Re: Unable to Connect to DB Instance - Mailing list pgsql-general

From Adrian Klaver
Subject Re: Unable to Connect to DB Instance
Date
Msg-id 9e42f409-2e90-636a-772d-9ea6ca34d25a@aklaver.com
Whole thread Raw
In response to Unable to Connect to DB Instance  (Boblitz John <john.boblitz@bertschi.com>)
List pgsql-general
On 07/04/2018 04:08 AM, Boblitz John wrote:

> 
>     Good Morning,
> 
>     Beginning yesterday morning, users have been unable to fully connect
>     to our DB Instance.
> 
>     1.At the time of the initial report – I was connected to the DB via
>     pgAdmin and could perform queries without problem.
> 
>     2.Users reported messages similar to “could not open file
>     "global/11801": No such file or directory”
> 
>     3.At that time, connection logging was turned off and there were no
>     messages in the log files.
> 
>     4.As this is a development environment, I turned logging on in the
>     config and restarted the DB
> 
>     5.After restart, neither I, nor the Users could fully reconnect.

- [DATA RECORDS]:
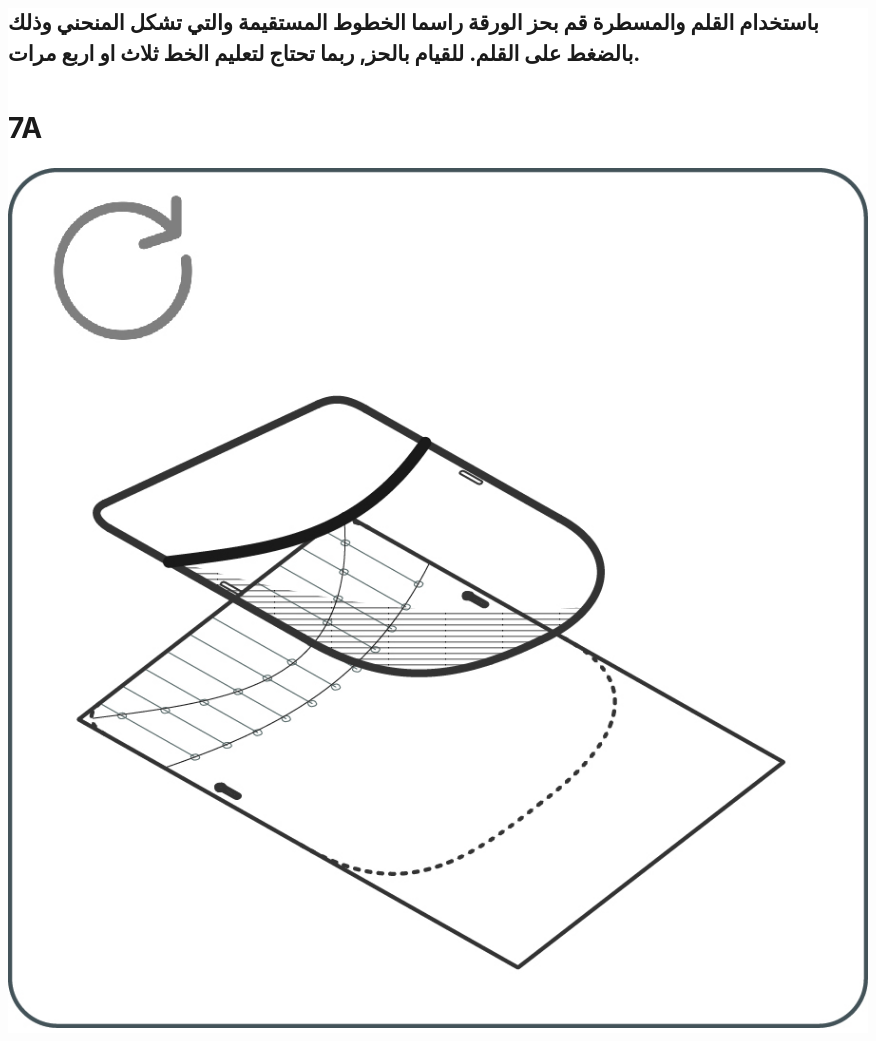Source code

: باستخدام القلم والمسطرة قم بحز الورقة راسما الخطوط المستقيمة والتي تشكل المنحني وذلك بالضغط على القلم. للقيام بالحز, ربما تحتاج لتعليم الخط ثلاث او اربع مرات.
---

# 7A

![](./Assets/Output/Steps/07.jpg)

- [DIRECTIONS]: Reproduce the entire mailing list reply above about being unable to connect to the database instance, word for word, from its subject header through its final sentence.

- [PROBLEM SOLUTION]:
Re: Unable to Connect to DB Instance - Mailing list pgsql-general

From Adrian Klaver
Subject Re: Unable to Connect to DB Instance
Date
Msg-id 9e42f409-2e90-636a-772d-9ea6ca34d25a@aklaver.com
Whole thread Raw
In response to Unable to Connect to DB Instance  (Boblitz John <john.boblitz@bertschi.com>)
List pgsql-general
On 07/04/2018 04:08 AM, Boblitz John wrote:

> 
>     Good Morning,
> 
>     Beginning yesterday morning, users have been unable to fully connect
>     to our DB Instance.
> 
>     1.At the time of the initial report – I was connected to the DB via
>     pgAdmin and could perform queries without problem.
> 
>     2.Users reported messages similar to “could not open file
>     "global/11801": No such file or directory”
> 
>     3.At that time, connection logging was turned off and there were no
>     messages in the log files.
> 
>     4.As this is a development environment, I turned logging on in the
>     config and restarted the DB
> 
>     5.After restart, neither I, nor the Users could fully reconnect.